My mom reached for her prescribed medication for bipolar disorder and started to take them. “You don’t need those,” her husband said. She had that weird sudden happiness she got whenever they “made up” and started to contest his statement, but he said, “Not anymore. You have me.” He took them from her and threw them away.
That night, Isaac went into the bedroom to chat with them, and there was a bit of talk about a hole in the wall no one wanted me to see, presumably because they knew how I’d react.
Some time after, I called the doctor’s office as I stood in the pasture. Mimi worked to get the horses into the barn to feed them. The nurse answered, and despite my explaining that I knew I wasn’t on my mother’s HIPAA and that revealing my identity as the one who ratted them out would put me in danger, they were told regardless. Worse, the nurse jumped to conclusions and kept assuming they were selling pills, despite my constant reiterating that he’d thrown them into the trashcan—that I’d watched him open them up and dump them out.
‘Twas a misunderstanding.
Words were said. He’d blame me for that day ever since, even though it wasn’t directly my fault—nor my place to recognize the signs. He’d remind her I told her doctor they were “selling drugs”. She’d hate me and hold against me everything she believed I ever did wrong, but worse: due to the misunderstanding, she now cannot be prescribed any medication for her bipolar disorder. They’d take my siblings to therapy and tell the therapists I was dangerous, manipulative—a psychopath.
I didn’t know the signs. He’d raised me to mind my “own fuckin’ business”.

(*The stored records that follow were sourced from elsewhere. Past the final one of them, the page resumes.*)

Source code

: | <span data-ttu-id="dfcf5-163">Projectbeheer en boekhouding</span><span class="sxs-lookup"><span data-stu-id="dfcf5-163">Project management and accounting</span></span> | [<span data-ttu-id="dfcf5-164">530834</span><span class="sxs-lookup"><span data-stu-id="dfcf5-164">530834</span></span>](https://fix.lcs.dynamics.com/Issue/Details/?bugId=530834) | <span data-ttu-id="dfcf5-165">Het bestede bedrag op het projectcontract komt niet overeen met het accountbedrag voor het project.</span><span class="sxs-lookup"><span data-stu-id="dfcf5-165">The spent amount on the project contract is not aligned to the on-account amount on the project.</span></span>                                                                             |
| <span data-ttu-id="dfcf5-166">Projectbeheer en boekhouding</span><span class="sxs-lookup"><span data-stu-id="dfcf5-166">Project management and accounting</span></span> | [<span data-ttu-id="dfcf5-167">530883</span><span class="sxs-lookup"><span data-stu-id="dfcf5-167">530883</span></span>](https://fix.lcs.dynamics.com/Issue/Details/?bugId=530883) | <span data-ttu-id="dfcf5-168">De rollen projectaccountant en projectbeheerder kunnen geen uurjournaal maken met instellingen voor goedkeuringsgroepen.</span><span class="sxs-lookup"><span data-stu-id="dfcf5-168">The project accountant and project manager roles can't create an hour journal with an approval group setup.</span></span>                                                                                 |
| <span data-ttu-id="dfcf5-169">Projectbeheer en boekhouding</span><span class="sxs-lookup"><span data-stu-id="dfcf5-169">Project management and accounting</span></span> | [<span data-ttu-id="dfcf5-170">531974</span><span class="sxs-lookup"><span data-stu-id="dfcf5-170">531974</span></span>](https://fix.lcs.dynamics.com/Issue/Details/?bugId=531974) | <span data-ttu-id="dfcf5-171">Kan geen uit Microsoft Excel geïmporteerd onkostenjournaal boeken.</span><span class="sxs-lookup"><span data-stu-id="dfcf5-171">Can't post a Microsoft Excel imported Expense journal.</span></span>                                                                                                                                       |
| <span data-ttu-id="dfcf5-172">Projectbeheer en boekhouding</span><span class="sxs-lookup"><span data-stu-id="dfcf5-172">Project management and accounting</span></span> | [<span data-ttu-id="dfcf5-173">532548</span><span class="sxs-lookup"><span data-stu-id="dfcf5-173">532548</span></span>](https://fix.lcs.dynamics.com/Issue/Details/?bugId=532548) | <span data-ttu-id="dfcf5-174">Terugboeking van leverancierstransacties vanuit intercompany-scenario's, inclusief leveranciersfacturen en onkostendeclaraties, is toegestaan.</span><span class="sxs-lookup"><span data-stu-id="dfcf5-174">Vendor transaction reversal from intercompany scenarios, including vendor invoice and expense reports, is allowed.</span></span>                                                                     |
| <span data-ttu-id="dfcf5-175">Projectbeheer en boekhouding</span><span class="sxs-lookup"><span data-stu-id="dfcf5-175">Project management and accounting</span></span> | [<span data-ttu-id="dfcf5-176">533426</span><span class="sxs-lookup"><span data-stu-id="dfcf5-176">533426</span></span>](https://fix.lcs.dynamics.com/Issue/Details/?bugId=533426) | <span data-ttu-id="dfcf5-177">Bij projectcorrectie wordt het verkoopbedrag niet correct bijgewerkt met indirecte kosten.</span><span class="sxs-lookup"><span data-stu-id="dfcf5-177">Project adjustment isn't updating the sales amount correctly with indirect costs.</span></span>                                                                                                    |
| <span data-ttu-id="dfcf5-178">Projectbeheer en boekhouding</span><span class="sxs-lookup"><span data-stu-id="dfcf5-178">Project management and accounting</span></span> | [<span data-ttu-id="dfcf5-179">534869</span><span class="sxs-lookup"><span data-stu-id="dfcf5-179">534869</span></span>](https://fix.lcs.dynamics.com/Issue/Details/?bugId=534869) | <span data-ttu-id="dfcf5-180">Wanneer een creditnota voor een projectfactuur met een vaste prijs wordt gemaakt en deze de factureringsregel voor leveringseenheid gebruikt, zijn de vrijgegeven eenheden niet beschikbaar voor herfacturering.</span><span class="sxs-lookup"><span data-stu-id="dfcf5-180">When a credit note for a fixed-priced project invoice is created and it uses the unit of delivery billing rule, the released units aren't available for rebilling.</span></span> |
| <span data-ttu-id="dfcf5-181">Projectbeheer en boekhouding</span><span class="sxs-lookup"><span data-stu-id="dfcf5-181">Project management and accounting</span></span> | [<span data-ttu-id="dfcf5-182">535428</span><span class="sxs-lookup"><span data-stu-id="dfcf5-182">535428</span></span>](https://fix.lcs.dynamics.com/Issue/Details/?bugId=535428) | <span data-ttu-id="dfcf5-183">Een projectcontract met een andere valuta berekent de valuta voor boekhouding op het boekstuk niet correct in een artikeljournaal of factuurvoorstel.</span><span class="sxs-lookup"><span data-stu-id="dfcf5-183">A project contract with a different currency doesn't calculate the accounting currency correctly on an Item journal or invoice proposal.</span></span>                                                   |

And on the days she wondered what would become of me because Mimi was moving, or whatever trouble I’m having in my own life, I can’t help wondering if she ever wonders why I don’t just return. I did it once, so what’s a second time? Even if there was a hope of any kind of relationship between us…if ever there was something I had the opportunity to tell her about that hope, it would be a recommendation to get to know her husband a little better.
Not only do I not return for my own benefit, but because the man to whom she is married threatened me not to return.
They can forget it and twist every truth until there is none left.
My mother once told me her greatest fear was losing me, because I was hers and no one else’s. If the context surrounding the statement was nonexistent, I wouldn’t find it so ironic. She spent so much of my life battling people who weren’t enemies and became that of her own.
I know she believes she’s punishing me, but I know there is a light to her beyond the darkness she’s been sucked up into. It doesn’t excuse what she’s done or how wrong she is—I’m just saying that I get it. I understand she truly thought she was doing the right thing, but because I’ve seen that she is capable of doing good—even off her meds—I believe she should be held accountable for her actions and work at being better instead of wallowing forever in violence.
My life…I’m living it. To me, my mother is no more than the person who birthed me. I’m too old to be adopted by a mother, but then even when I was growing up, women in my life raised me. They did well. Raising a child takes a village, and that’s what I felt like I had—I didn’t just have the bio dad and court-appointment guardians, but people who went out of their way to surround me with love. And regardless of whether there’s rhyme or reason to what I experienced, my past has made me one hell of an artist.
P.S. This is the “thing” I referred to that would have been terrible had it happened.